Ella, Olga Pierri y Leonel Roche son las tres personas que conocí con mayor
vocación de transformar el aire y
prepararle montañas invisibles al prójimo a cualquier hora del día. Lo que
le gustaba más a Manolita era trasnochar charlando y fumando y tomando café
como se debe, según decía: Caliente,
Amargo, Fuerte y Escaso. En
aquel tiempo vivía con Ifigenia, la hija que nunca se casó, y Horacio, que
todavía no se había casado. Pero siempre venían Olimpia y Augusto y una
cantidad de gente vinculada al taller, y aquellos muebles hechos con tablas
pintadas con colores puros que diseñó don Joaquín y los pisos y las rejas
constructivas te daban la sensación de flotar en la Más Dimensión vertical del
Hombre Nuevo.
Yo empecé a ir a la escuela 81, que funcionaba a media cuadra del Náutico,
y el primer síntoma profundo de heroicidad fue no pedir para volver a casa un
día que me cagué antes del recreo y bailar La
firmeza con aquel barrial en el calzoncillo y hacerme el distraído cuando
la maestra preguntaba si alguien precisara que lo ayudaran y volver en la
bañadera más pálido que Schiaffino en Maracaná y llorar recién al ver a mi
madre en la puerta.
Pero lamentablemente me daba miedo dormir solo en un pasadizo que daba a la
cocina y terminaron armándome un sillón-cama en el cuarto de mis padres, donde
también estaba la cuna de Sergio. Ese año compramos un tocadiscos y seguí
pintando un poco en el tallercito aterciopelado por Corelli, Vivaldi, Bach,
Beethoven, Dvorak y César Franck grabados por las orquestas y los solistas que
le recomendaba Salsamendi a mi padre. Y un discazo de Charlo.
Y aquel año también empecé a salir abanderado en todas las fiestas con la
invariable sensación, desde 1954 hasta 1963, cuando terminé el liceo, de no
merecer algo que jamás me ganaba por amor y de que siempre había chiquilines
más capaces y con mucho más gracia de humildad que yo, pero que no sufrían la
torturante esclavitud de tener que cargar la cruz patria para dejar contenta a
la madre.
En el sucucho-trinchera mi padre analizaba sonrientemente el sermón de la
montaña en una Biblia que heredó de mi abuelo Hugo y releíamos a Herrera y
Reissig, García Lorca y Guillén o jugábamos al ajedrez y después de cenar
pasábamos frente al boliche donde se revolcaban los borrachos y cruzábamos el baldío
y una vez escuchamos asombrados a Horacio y a Manolita tocando La primavera de Beethoven hasta que el
Tito perdió la paciencia y bajó el violón rezongando: Madre, te apuras.

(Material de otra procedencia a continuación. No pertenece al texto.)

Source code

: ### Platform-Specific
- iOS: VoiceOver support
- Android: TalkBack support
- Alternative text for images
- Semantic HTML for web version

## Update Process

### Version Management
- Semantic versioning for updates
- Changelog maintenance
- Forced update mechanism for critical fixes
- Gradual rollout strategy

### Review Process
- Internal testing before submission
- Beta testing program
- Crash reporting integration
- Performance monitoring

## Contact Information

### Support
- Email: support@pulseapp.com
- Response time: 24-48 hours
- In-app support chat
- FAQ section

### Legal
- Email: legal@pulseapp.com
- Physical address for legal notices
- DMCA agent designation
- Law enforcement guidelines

Me acuerdo que una noche no me podía dormir en el sillón-cama que tenía unos
resortes muy pinchudos y pensé: Nunca voy
a olvida de este momento aquí. Nunca más. Y después que me empezó el casi
inmortal miedo al tiempo tuve que enfrentarme al único terrible defecto de mi
padre: la hipocondría. Y entonces quedé a la intemperie, como tiene que ser. Y
cuando cada muy pocos meses le aparecía una nueva sintomatología de cáncer o se
moría algún pariente del corazón y él se masajeaba el pecho insoportablemente
yo me iba preparando para la majestuosa soledad del final.
Y un día que veníamos caminando por Caramurú a la altura de Hernani me
dijo: Vos sabés que yo pienso que el alma
es inmortal. Y aquello pareció besarme el cerebelo y a lo mejor miré el
tejado montañoso de los Torres y los cipreses que te hacían acordar a Grecia y
no a los cementerios y recordé la estrofa más imponente del divino Julio: El aire es de terciopelo… / Por el camino
violeta, / Cual a través de una grieta, / Se ve cómo piensa el cielo.